Social And Health Care Services “Part Of A Single Bridge”

In the wake of the recent Counsel and Care survey, directors of adult social services have renewed their calls on government to improve the balance of funding between the health and social care services in order to enhance services for older people, either living in their own homes or in residential or nursing homes.

{mosimage}According to ADASS Vice President John Dixon: “The survey confirms what several other studies over the past two years have highlighted. Cash-strapped social care budgets are being increasingly exposed as such by the relentless, but very welcome, rise in the numbers of people living far longer than they have in the past.” According to Mr Dixon, the former social services departments as well as the emerging adult social services departments ‘have more than proved themselves up to making the efficiency savings demanded of them by government.’

“We are going ahead creatively blending our new, wider local authority services with our core social care tasks. We are also taking a strong lead on personalisation of services, including the introduction of Individual Budgets. But none of this will compensate for the consequences of the demographic changes we are facing.

“All the pointers suggest that those demographic changes are likely to see their numbers continue to increase: in some cases older people will have greater complexities of need as well. If there are no new resources local authorities will inevitably have to raise the thresholds at which people become eligible for services.

“That is something we have done with great regret, and have tried to avoid. However, there is a limit, in the current financial circumstances, to how much we can invest in preventive services, despite seeking to improve both the quality and quantity of services to people with only moderate levels of need.

“With ever quicker throughputs of hospital patients, solutions which would see NHS resources following older people as they leave hospital and return to their communities would go a long way towards easing the pressures.

“Social and health care together provide a single bridge between individuals and their broader wellbeing. If one side of that bridge deteriorates so much that it becomes uncrossable, then no matter how much you look after the other side, the crossing will not be completed. Once part of the fabric of a whole system wears thin, the whole edifice is in danger of collapsing,” He said.

“As a member of the Caring Choices group of organisations we would ask the new Chancellor of the Exchequer to look again at this year’s Comprehensive Spending Review to see if either new money, or funding generated from current NHS acute services can be found to help us with this task.

▸ **WHAT TO WORK ON**:
A: From the social care funding article, write out the passage that begins at the words "In the wake" and stops after "or nursing homes.".
B: Answer these questions from the social care funding article, one per line:
(i) What role does John Dixon hold at ADASS?
(ii) If there are no new resources, what will local authorities have to raise?
(iii) What are they asking the new Chancellor of the Exchequer to look at again?
The items that come next are from a separate source.

▸ **DATA LISTING**:
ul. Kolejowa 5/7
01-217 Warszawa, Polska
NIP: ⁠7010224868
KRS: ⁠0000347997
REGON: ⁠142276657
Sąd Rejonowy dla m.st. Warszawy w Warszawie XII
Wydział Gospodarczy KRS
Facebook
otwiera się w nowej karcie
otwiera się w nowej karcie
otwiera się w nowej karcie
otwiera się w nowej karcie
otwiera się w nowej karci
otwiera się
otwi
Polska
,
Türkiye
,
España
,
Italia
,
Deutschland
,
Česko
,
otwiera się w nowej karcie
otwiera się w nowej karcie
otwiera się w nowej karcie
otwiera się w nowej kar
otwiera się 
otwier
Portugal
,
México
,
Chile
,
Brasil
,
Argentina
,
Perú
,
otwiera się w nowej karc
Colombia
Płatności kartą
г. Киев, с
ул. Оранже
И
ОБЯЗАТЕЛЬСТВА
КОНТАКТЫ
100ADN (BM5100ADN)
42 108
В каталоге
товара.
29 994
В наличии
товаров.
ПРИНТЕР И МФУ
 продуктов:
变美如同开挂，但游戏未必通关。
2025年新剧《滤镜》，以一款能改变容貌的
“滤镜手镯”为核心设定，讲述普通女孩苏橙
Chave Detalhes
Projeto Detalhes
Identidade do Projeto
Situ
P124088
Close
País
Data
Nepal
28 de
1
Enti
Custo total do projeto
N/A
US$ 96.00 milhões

...

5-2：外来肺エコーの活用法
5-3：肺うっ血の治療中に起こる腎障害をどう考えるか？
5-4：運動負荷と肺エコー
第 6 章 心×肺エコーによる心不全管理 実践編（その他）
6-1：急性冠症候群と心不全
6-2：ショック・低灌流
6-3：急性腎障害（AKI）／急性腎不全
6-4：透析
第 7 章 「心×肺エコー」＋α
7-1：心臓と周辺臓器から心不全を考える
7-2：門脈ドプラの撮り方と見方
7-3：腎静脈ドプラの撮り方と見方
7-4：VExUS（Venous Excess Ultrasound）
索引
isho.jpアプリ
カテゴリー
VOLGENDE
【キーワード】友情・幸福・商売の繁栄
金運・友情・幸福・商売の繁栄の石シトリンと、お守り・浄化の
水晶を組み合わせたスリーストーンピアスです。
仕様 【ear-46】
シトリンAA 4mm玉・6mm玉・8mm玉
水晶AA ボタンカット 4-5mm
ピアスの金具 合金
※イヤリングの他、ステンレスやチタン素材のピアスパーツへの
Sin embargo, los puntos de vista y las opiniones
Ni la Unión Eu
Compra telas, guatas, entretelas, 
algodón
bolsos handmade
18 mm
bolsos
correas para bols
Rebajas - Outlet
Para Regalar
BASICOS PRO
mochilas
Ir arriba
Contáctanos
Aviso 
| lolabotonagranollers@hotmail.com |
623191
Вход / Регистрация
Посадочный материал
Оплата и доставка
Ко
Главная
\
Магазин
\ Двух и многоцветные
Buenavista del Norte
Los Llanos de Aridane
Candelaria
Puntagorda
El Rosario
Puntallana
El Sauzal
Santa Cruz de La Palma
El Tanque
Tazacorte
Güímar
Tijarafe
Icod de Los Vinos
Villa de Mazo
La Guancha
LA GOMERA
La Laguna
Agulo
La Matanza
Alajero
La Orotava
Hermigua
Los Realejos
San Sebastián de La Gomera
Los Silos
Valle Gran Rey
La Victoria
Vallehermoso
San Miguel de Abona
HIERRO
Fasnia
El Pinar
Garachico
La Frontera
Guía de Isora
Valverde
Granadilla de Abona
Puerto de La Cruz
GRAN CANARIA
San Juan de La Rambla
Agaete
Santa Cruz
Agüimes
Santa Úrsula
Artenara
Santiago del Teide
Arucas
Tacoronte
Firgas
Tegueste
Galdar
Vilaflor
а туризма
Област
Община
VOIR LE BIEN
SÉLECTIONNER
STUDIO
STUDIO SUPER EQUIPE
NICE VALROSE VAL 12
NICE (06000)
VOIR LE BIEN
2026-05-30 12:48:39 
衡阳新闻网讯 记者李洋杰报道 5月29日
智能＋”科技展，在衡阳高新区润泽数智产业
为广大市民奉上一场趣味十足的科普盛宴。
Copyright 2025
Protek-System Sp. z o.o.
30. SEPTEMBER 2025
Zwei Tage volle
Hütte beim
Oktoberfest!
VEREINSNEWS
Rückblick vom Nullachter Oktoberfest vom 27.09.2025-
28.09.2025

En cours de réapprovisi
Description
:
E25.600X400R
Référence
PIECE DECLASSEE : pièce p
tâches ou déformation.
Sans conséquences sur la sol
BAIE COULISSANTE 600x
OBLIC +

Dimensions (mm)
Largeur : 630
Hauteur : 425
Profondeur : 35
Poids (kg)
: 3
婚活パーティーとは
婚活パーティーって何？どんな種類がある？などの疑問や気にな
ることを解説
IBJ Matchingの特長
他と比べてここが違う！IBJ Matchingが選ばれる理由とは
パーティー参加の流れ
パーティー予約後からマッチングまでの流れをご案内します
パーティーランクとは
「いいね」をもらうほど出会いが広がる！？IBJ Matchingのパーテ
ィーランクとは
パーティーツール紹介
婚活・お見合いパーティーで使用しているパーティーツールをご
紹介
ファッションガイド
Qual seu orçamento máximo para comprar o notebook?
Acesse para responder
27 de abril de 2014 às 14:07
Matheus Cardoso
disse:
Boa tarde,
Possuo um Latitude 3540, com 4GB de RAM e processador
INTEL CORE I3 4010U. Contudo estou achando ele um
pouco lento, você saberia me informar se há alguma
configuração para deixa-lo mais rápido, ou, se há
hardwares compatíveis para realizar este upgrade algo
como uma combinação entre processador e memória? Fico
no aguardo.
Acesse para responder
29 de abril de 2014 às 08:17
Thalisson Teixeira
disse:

▸ **OUTPUTS IN ORDER**:
A:
In the wake of the recent Counsel and Care survey, directors of adult social services have renewed their calls on government to improve the balance of funding between the health and social care services in order to enhance services for older people, either living in their own homes or in residential or nursing homes.

B:
(i) Vice President
(ii) The thresholds at which people become eligible for services
(iii) This year's Comprehensive Spending Review